Once the line containing "Kindergarten" is found in the entries below, restate it and each following line word for word, stopping after the line containing "Will Ferguson, WSU News & Media Relations".
BEGIN Data records
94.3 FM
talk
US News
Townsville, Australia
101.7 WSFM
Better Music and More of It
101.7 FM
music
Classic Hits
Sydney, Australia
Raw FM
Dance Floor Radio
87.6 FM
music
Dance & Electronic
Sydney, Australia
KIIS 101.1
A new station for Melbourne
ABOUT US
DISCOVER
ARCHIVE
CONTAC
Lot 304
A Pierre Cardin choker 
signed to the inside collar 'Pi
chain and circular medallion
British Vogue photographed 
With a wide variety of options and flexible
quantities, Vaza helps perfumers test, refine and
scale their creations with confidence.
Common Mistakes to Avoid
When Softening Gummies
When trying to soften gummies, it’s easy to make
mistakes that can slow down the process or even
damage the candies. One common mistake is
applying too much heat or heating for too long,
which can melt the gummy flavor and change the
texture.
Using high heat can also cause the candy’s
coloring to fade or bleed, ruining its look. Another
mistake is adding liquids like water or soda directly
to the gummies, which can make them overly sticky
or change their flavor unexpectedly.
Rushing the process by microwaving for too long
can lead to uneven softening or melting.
END Data records
BEGIN Data records
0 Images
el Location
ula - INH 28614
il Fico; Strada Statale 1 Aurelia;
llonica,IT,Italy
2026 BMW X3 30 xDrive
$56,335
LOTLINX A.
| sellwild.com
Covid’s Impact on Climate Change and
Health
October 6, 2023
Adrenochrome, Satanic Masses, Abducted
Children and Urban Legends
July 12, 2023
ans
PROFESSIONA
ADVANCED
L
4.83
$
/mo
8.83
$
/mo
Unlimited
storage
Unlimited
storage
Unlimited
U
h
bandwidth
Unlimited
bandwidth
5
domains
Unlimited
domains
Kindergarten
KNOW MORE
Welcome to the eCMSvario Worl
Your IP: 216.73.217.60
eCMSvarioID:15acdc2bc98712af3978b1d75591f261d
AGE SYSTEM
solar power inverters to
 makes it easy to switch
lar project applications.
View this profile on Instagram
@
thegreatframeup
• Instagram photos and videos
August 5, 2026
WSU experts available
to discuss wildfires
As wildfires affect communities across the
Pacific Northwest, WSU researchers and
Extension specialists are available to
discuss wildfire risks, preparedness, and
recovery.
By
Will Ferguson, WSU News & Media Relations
END Data records
• [Exercise response]
Kindergarten
KNOW MORE
Welcome to the eCMSvario Worl
Your IP: 216.73.217.60
eCMSvarioID:15acdc2bc98712af3978b1d75591f261d
AGE SYSTEM
solar power inverters to
 makes it easy to switch
lar project applications.
View this profile on Instagram
@
thegreatframeup
• Instagram photos and videos
August 5, 2026
WSU experts available
to discuss wildfires
As wildfires affect communities across the
Pacific Northwest, WSU researchers and
Extension specialists are available to
discuss wildfire risks, preparedness, and
recovery.
By
Will Ferguson, WSU News & Media Relations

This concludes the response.